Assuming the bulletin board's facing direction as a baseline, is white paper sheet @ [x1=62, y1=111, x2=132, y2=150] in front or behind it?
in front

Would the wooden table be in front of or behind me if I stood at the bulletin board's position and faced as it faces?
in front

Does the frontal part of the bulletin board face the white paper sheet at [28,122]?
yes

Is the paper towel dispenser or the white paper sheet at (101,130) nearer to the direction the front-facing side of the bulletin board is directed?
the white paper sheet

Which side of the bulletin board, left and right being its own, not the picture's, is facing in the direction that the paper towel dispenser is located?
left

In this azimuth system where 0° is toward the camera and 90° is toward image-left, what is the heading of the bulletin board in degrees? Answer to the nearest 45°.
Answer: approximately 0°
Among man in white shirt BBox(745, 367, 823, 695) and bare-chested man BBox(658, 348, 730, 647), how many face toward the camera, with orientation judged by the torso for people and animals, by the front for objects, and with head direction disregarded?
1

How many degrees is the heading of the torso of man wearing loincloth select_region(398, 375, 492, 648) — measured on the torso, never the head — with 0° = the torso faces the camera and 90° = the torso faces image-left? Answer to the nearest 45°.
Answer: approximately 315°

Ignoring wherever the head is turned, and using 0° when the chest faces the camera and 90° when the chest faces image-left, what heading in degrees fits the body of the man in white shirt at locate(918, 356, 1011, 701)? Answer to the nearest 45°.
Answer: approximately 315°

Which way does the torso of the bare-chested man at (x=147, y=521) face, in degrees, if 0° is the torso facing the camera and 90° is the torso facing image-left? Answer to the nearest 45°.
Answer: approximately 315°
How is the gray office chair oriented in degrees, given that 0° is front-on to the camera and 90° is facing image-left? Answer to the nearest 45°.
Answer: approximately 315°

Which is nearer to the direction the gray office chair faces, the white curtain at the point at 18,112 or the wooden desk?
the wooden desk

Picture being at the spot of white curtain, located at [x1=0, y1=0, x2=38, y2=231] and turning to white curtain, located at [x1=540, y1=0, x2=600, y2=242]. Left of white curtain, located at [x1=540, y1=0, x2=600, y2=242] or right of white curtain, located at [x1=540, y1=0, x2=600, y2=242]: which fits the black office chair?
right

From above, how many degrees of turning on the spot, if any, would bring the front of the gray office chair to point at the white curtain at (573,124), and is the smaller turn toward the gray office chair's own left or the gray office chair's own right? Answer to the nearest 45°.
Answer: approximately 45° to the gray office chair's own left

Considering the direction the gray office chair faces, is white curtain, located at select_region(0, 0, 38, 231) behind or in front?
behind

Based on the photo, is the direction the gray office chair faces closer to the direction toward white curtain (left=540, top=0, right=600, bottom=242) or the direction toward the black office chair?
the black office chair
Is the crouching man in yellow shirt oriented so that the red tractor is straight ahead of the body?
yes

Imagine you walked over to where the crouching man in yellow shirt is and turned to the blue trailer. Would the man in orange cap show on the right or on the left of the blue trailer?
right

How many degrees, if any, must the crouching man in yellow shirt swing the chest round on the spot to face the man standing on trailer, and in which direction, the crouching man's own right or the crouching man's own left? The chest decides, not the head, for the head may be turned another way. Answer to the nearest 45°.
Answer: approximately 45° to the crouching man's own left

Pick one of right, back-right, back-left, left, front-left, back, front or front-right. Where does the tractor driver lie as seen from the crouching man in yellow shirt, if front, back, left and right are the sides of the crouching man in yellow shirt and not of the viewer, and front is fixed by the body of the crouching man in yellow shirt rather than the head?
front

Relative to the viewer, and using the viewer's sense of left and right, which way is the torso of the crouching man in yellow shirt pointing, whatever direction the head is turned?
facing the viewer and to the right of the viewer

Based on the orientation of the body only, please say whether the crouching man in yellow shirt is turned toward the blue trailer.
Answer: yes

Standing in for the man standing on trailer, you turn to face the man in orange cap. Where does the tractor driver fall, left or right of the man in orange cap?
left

* _About this exercise_
Update the lines above by replacing every "bulletin board" with "notice board" and keeping everything else the same.

* _Task response_
Assuming the notice board's facing direction as a baseline, is white paper sheet @ [x1=62, y1=111, x2=132, y2=150] in front or behind it?
in front

Would the wooden table be in front of or behind me if I stood at the notice board's position and faced as it faces?
in front

Does the frontal part of the notice board face the white paper sheet at [28,122]?
yes

Is the paper towel dispenser or the white paper sheet at (101,130) nearer to the direction the front-facing side of the notice board is directed?
the white paper sheet

Which side of the notice board, left and right being its own, not the picture's, is facing in the direction that the paper towel dispenser is located?
left

In this azimuth system where 0° is toward the camera and 90° is toward image-left, what is the heading of the notice board in degrees? Answer to the nearest 45°.
Answer: approximately 0°
Among man in white shirt BBox(745, 367, 823, 695) and bare-chested man BBox(658, 348, 730, 647), how many face toward the camera, with orientation judged by the torso for people and animals, by the front for objects, and with head direction disregarded?
1

How many degrees is the heading of the torso of man wearing loincloth select_region(398, 375, 492, 648) — measured on the torso, never the head — with 0° = the torso faces the camera and 90° = the torso faces image-left? Answer to the nearest 45°.
Answer: approximately 315°

Ignoring wherever the head is turned, and using 0° when the chest faces the camera and 90° when the chest faces image-left, what heading in degrees fits the body of the man in white shirt at locate(918, 356, 1011, 701)? Answer to the nearest 45°.
Answer: approximately 315°

Which way does the torso of the bare-chested man at (x=147, y=521) face, in degrees, if 0° is the torso facing the camera and 90° is the torso facing image-left? Answer to the nearest 45°.
Answer: approximately 315°
How is the gray office chair oriented in degrees, given that 0° is front-on to the camera and 90° is facing image-left? Answer to the nearest 45°.
Answer: approximately 315°

Which is nearer to the direction the gray office chair faces, the white curtain at the point at 18,112 or the wooden desk?
the wooden desk

Picture being at the spot of white curtain, located at [x1=0, y1=0, x2=38, y2=231] and turning to white curtain, located at [x1=540, y1=0, x2=600, y2=242]. Left of white curtain, located at [x1=540, y1=0, x2=600, y2=242] or right of white curtain, located at [x1=540, y1=0, x2=600, y2=242]: which fits the black office chair?
right

From above, how many degrees of turning on the spot, if any, would bring the front of the gray office chair to point at the white curtain at (573,124), and is the smaller turn toward the gray office chair's own left or the gray office chair's own right? Answer to the nearest 45°.
Answer: approximately 45° to the gray office chair's own left

Considering the direction the gray office chair faces, is white curtain, located at select_region(0, 0, 38, 231) behind or in front?
behind

Based on the photo, is the direction the gray office chair faces closer to the direction toward white curtain (left=540, top=0, right=600, bottom=242) or the direction toward the black office chair?
the black office chair
Is the crouching man in yellow shirt oriented so that the red tractor is straight ahead of the body?
yes

Imagine you walked over to where the crouching man in yellow shirt is and turned to the blue trailer. Would the man in orange cap show on the right or on the left of the blue trailer?
right

How many degrees, if any, must the crouching man in yellow shirt swing the chest round on the spot to face the man standing on trailer, and in which direction, the crouching man's own right or the crouching man's own left? The chest decides, not the head, for the head may be turned another way. Answer to the nearest 45°.
Answer: approximately 45° to the crouching man's own left

Pick one of right, back-right, back-left, left, front-left, back, front or front-right. Where does the tractor driver lie as seen from the crouching man in yellow shirt, if front, back, left and right are the sides of the crouching man in yellow shirt and not of the viewer, and front is fixed by the body of the crouching man in yellow shirt rather than the head?
front

Relative to the viewer, and using the viewer's sense of left and right, which way is the torso of the crouching man in yellow shirt pointing, whatever direction the head is turned?
facing the viewer and to the right of the viewer

Based on the orientation of the body only, please say whether the crouching man in yellow shirt is turned toward the blue trailer.
Answer: yes

Standing in for the man standing on trailer, you turn to face the man in orange cap. Where does the tractor driver fall, left or right of the man in orange cap?
left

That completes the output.